本多劇場グループ総支配人・本多愼一郎「演劇の街・下北沢の現状とこれから」

日刊大衆

本多愼一郎(撮影・弦巻勝)
本多愼一郎(撮影・弦巻勝)

 現在、私たちは“演劇の街”下北沢に、『本多劇場』をはじめ、8つの劇場を持っています。そして、その統括をするのが総支配人の仕事です。

 各劇場の支配人からの報告や、劇団の方とのやりとりを集結して、そのときに最も良い判断を下すわけですが、その判断というのがなかなか難しい。

 たとえば、小さめのキャパで公演を行った劇団が、次はもっと観客が入る劇場で公演したいと希望されたとき。一番いけないのは、無理をしたことで劇団の経営が立ち行かなくなってしまうことです。でも、安全策ばかりを取っていたら、劇団の成長を止めることにもなりかねない。だから、非常に悩みます。

 劇場のメンテナンスも大切な仕事です。使っていればあちこちガタが来ますし、劇団の方から「こんなものがあるといい」と提案も受けます。それらを一つ一つチェックして、やるべきことを決めていきます。

 子どもの頃から父(本多劇場グループ代表・本多一夫氏)に連れられて、芝居を観に行ったりしていましたが、そのときは正直、父がどんな仕事をしているか、よく分かっていませんでした。

 本多劇場ができたのは、私が小学校3年生のとき。その後、次々と新しい劇場をオープンさせていったので、なんとなく「劇場を建てる人」なのかなと(笑)。ただ、分からないなりにも、自分は父の後を継ぐんだろうなとは思っていました。

 でも、あるとき突然、父に「おまえ、ここに行ってこい」って言われて、行ってみたら劇団青年座のオーディション会場。生まれて初めてセリフというものを読み、見よう見まねでダンスをして。
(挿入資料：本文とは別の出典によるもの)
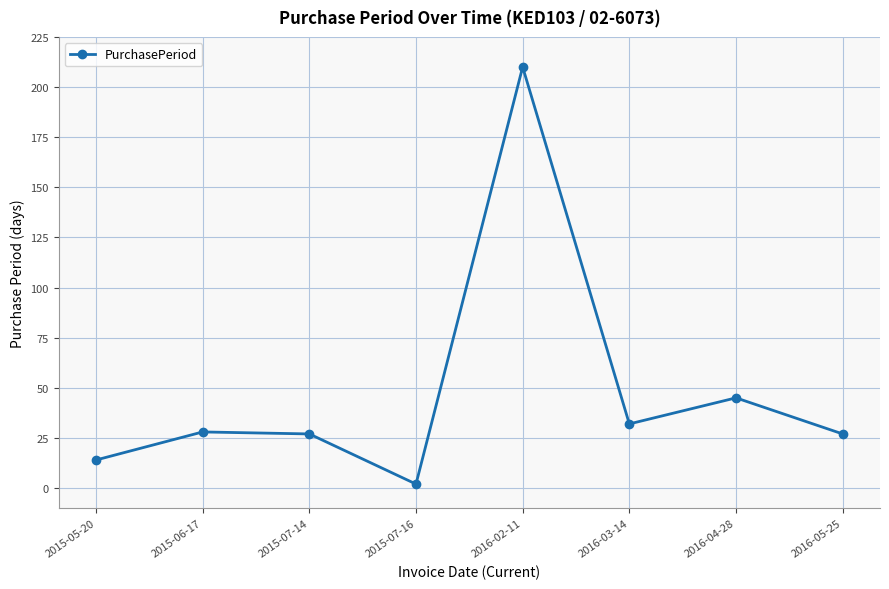

How many data points are less than 28?

4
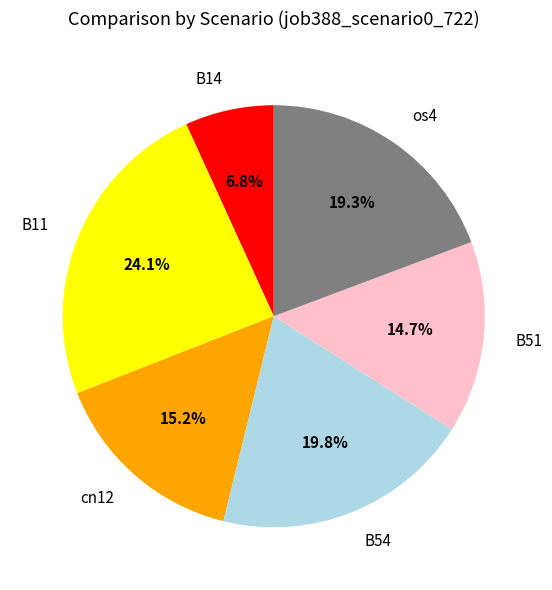

Approximately how many times larger is the value at B51 compared to B14?

2.2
気がついたら劇団の研究員としてレッスンを受ける身になっていました。

 周囲は、本気で演劇がやりたくて入ってきた人ばかり。研究所では、演劇を志す人の気持ちや、芝居を作る過程をつぶさに体験させてもらいました。それは今の仕事に役立っていると思いますね。

 その後、研究所を終えてしばらくすると、またもや父から突然、「支配人の空きができたから、おまえがやれ」と言われ、それ以来、劇場運営に関わることに。最初に支配人を務めたのは、「劇」小劇場でしたね。

■「データだけを眺めていても、良いものは生まれません」

 それから私は20年以上、演劇と下北沢の街を見てきました。現在、再開発で下北沢の象徴だった駅前マーケットが消えて、小田急線が地下に潜り、この間まで住宅だったところが古着屋になっています。

 さらに今はコロナ禍で、演劇界も、芝居の後に一杯飲む店も、みんな非常に苦しい状況です。

 しかし、状況が変わっても、下北沢という街は生きています。商いをしている人たち、住んでいる人たち、演劇人、音楽関係の人たちがこの街を忘れない限り、下北沢は故郷のように、みんなを包み込んでくれると信じています。

 私のこれからの目標は、誰もが気軽に演劇を楽しんでいただけるようになることです。

 たとえば、聴覚障がいの方から、「演劇に行ってみたいけど、観に行ける公演がほとんどない」という声をいただくことがあります。だから耳の不自由な方でも楽しめるよう、字幕や手話通訳がある公演ができないかを考えていますし、他にも子どもたちが、子ども向けではない演劇に触れられる機会も作ってみたい。少し前からそんな取り組みを始めています。 こんな時代ではあるけれど、劇場運営に限らず、大事なのは「人と人との対話」だと思っています。

 データだけを眺めていても、良いものは生まれません。ちゃんと対話して、劇場にとっても、劇団にとっても、そしてお客さまにとっても、より良い演劇を作り出していけたらと思っています。

本多愼一郎(ほんだ・しんいちろう)
1975年生まれ。東京都出身。劇団青年座研究所にて演技を学んだ後、桐朋学園演劇科を経て、本多劇場グループに入社。現在は総支配人として、“小劇場演劇の聖地”と呼ばれる本多劇場をはじめ、8つの劇場を束ねる。また、劇場設備や運営に関するアドバイザーとしての顔も持つ。